Lors de la rédaction du cahier de doléances, ce 2 février 1792, les paysans d'Eréac, laissèrent sans doute la plus intéressante preuve des us et coutumes alors en vogue sous l'Ancien Régime en leur paroisse. Ce cahier contient des détails précis sur les charges de la corvée royale encore en cours en 1782, notamment, au moment des foins, on a convoqué les paysans pour faire des empierrements; non seulement leurs foins furent gâtés, mais il fallut payer plus de 300 livres de frais.
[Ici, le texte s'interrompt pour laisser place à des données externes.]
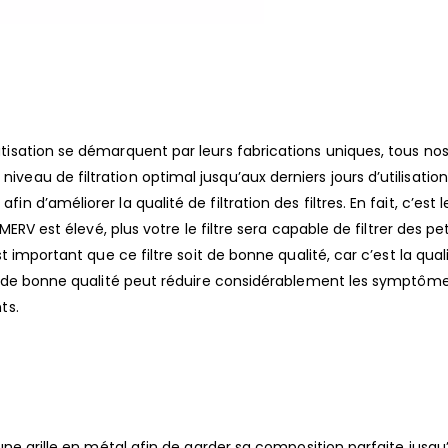
tisation se démarquent par leurs fabrications uniques, tous nos 
veau de filtration optimal jusqu’aux derniers jours d’utilisation
n d’améliorer la qualité de filtration des filtres. En fait, c’est 
 MERV est élevé, plus votre le filtre sera capable de filtrer des pe
st important que ce filtre soit de bonne qualité, car c’est la qual
ltre de bonne qualité peut réduire considérablement les symptôm
ts.
 une grille en métal afin de garder sa composition parfaite jusqu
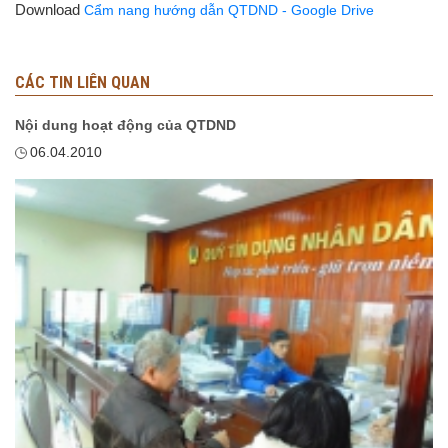
Download
Cẩm nang hướng dẫn QTDND - Google Drive
CÁC TIN LIÊN QUAN
Nội dung hoạt động của QTDND
06.04.2010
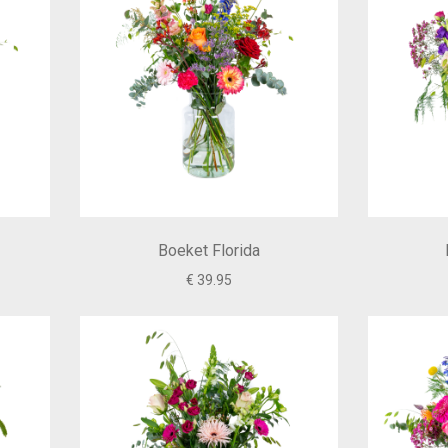
Boeket Florida
€ 39.95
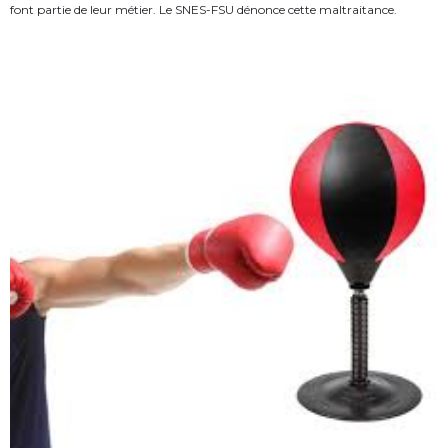
font partie de leur métier. Le SNES-FSU dénonce cette maltraitance.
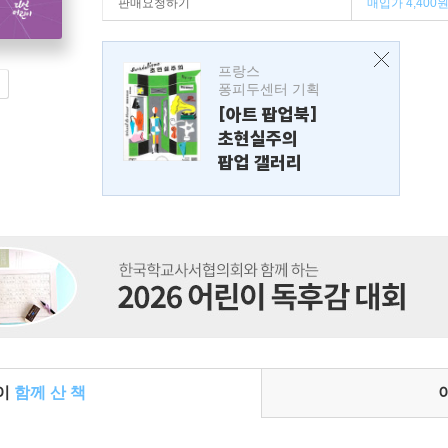
판매요청하기
매입가 4,400
프랑스
퐁피두센터 기획
[아트 팝업북]
초현실주의
팝업 갤러리
들이
함께 산 책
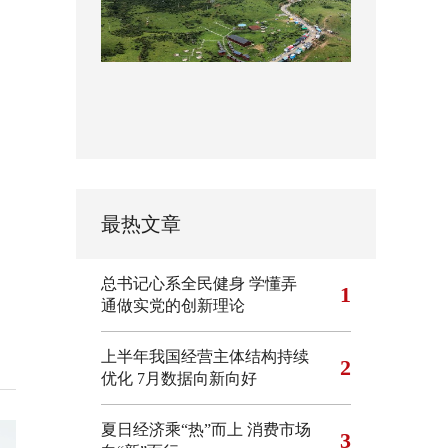
最热文章
总书记心系全民健身
学懂弄
1
通做实党的创新理论
上半年我国经营主体结构持续
2
优化
7月数据向新向好
夏日经济乘“热”而上 消费市场
3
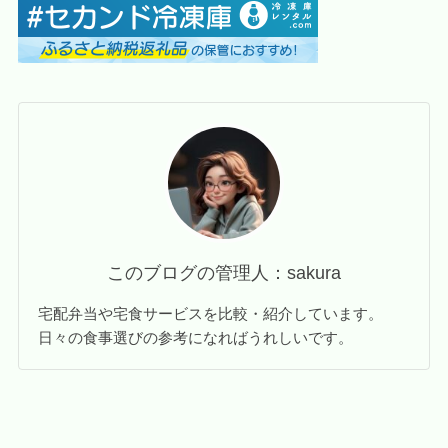
このブログの管理人：sakura
宅配弁当や宅食サービスを比較・紹介しています。
日々の食事選びの参考になればうれしいです。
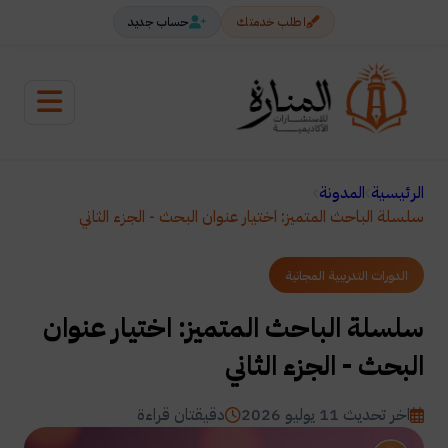
اطلب خدمتك
حساب جديد
الرئيسية
المدونة
سلسلة الباحث المتميز: اختيار عنوان البحث - الجزء الثاني
الدورات التدريبية المجانية
سلسلة الباحث المتميز: اختيار عنوان
البحث - الجزء الثاني
اخر تحديث 11 يوليو 2026
دقيقتان قراءة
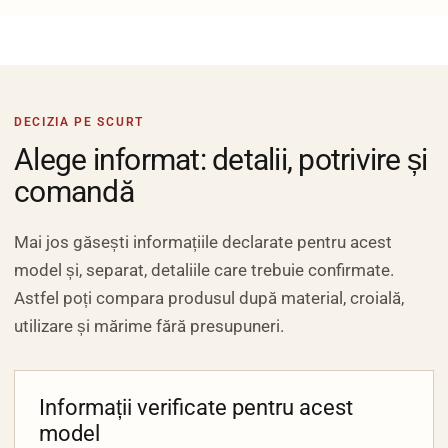
DECIZIA PE SCURT
Alege informat: detalii, potrivire și
comandă
Mai jos găsești informațiile declarate pentru acest
model și, separat, detaliile care trebuie confirmate.
Astfel poți compara produsul după material, croială,
utilizare și mărime fără presupuneri.
Informații verificate pentru acest
model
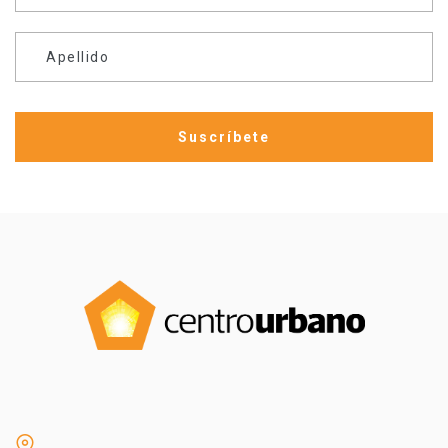
Apellido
On se plaint de trois gentihommes, seigneurs de la paroisse, qui imposent à leurs sujets des lods et ventes au sixième denier, qui lès obligent à travailler sans salaire à leurs chemins particuliers, qui ont enclos des landes communes, qui perçoivent des redevances de toute espèce et qui, récemment, les ont accrues d'une façon indue. Les rôles que l'on livre aux sergents bailliagers, et dont ils doivent recueillir le montant, sont si mal faits que ceux-ci sont souvent obligés « de perdre de leur poche une moitié, un tiers et souvent le montant du rôle entier. » Les saisies de bestiaux, si fréquentes, contribuent à ruiner les cultivateurs. On réclame la suppression du « devoir de sergentise », des banalités, l'abolition des rentes seigneuriales ou tout au moins leur rachat.